Chronic inflammation and residual HIV transcription persist in people living with HIV (PLWH) receiving antiretroviral therapy (ART), thus increasing the risk of developing non-AIDS co-morbidities. The mechanistic target of rapamycin (mTOR) is a key regulator of cellular metabolism and HIV transcription, and therefore represents an interesting novel therapeutic target.

The LILAC pilot clinical trial, performed on non-diabetic ART-treated PLWH with CD4⁺/CD8⁺ T-cell ratios <0.8, evaluated the effects of metformin (12 weeks oral administration; 500-850 mg twice daily), an indirect mTOR inhibitor, on the dynamics of immunological/virological markers and changes in mTOR activation/phosphorylation in blood collected at Baseline, Week 12, and 12 weeks after metformin discontinuation (Week 24) and sigmoid colon biopsies (SCB) collected at Baseline and Week 12.

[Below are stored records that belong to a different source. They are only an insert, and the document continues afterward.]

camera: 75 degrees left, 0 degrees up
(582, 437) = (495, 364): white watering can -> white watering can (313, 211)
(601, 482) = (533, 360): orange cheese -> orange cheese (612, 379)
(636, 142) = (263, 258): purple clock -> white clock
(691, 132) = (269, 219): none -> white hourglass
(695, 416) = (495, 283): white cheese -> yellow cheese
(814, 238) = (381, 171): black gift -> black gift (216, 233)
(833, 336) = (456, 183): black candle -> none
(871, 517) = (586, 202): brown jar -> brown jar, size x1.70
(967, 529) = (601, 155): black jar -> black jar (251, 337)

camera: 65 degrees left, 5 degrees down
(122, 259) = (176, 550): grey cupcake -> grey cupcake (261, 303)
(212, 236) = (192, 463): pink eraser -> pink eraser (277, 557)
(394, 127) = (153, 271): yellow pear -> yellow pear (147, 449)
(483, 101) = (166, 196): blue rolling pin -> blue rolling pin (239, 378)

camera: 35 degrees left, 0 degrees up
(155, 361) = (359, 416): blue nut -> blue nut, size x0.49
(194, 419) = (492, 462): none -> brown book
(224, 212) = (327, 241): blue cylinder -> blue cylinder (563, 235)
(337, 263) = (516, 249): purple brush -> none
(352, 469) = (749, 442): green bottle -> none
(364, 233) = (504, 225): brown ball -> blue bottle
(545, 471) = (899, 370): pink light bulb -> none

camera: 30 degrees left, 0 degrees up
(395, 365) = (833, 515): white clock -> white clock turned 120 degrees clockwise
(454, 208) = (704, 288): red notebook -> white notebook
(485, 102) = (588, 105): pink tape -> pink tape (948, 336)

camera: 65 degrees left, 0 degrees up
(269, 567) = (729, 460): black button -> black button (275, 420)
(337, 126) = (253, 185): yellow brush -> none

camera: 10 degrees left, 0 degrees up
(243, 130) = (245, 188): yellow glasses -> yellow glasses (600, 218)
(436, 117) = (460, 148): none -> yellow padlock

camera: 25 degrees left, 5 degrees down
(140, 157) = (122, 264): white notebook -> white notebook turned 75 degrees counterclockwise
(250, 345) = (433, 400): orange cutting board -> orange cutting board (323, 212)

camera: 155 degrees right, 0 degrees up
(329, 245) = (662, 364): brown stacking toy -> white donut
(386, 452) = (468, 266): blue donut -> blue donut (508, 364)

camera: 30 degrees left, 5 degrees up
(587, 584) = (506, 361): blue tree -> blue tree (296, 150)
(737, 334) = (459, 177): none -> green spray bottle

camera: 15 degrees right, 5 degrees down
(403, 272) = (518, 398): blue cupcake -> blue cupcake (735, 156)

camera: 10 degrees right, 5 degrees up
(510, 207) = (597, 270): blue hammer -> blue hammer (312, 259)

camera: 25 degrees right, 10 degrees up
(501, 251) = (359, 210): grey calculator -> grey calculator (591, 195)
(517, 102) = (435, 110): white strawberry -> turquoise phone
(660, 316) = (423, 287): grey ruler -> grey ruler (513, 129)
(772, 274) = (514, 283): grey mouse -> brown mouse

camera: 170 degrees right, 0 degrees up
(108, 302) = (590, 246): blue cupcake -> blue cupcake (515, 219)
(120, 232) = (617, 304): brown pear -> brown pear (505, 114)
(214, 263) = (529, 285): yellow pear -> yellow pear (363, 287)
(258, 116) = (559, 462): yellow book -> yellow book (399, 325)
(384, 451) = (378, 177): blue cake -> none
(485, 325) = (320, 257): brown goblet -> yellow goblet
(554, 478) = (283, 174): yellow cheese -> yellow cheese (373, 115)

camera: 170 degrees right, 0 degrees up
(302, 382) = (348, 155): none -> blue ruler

CD4⁺ T-cell counts, CD4⁺/CD8⁺ T-cell ratios, plasma markers of inflammation/gut damage, as well as levels of cell-associated integrated HIV-DNA and HIV-RNA, and transcriptionally-inducible HIV reservoirs, underwent minor variations in the blood in response to metformin. The highest levels of mTOR activation/phosphorylation were observed in SCB at Baseline. Consistently, metformin significantly decreased CD4⁺ T-cell infiltration in the colon, as well as mTOR activation/phosphorylation, especially in CD4⁺ T-cells expressing the Th17 marker CCR6. Also, metformin decreased the HIV-RNA/HIV-DNA ratios, a surrogate marker of viral transcription, in colon-infiltrating CD4⁺ T-cells of 8/13 participants.

These results are consistent with the fact that metformin preferentially acts on the intestine and that mTOR activation/phosphorylation selectively occurs in colon-infiltrating CCR6⁺CD4⁺ T-cells. Future randomized clinical trials should evaluate the benefits of long-term metformin supplementation of ART.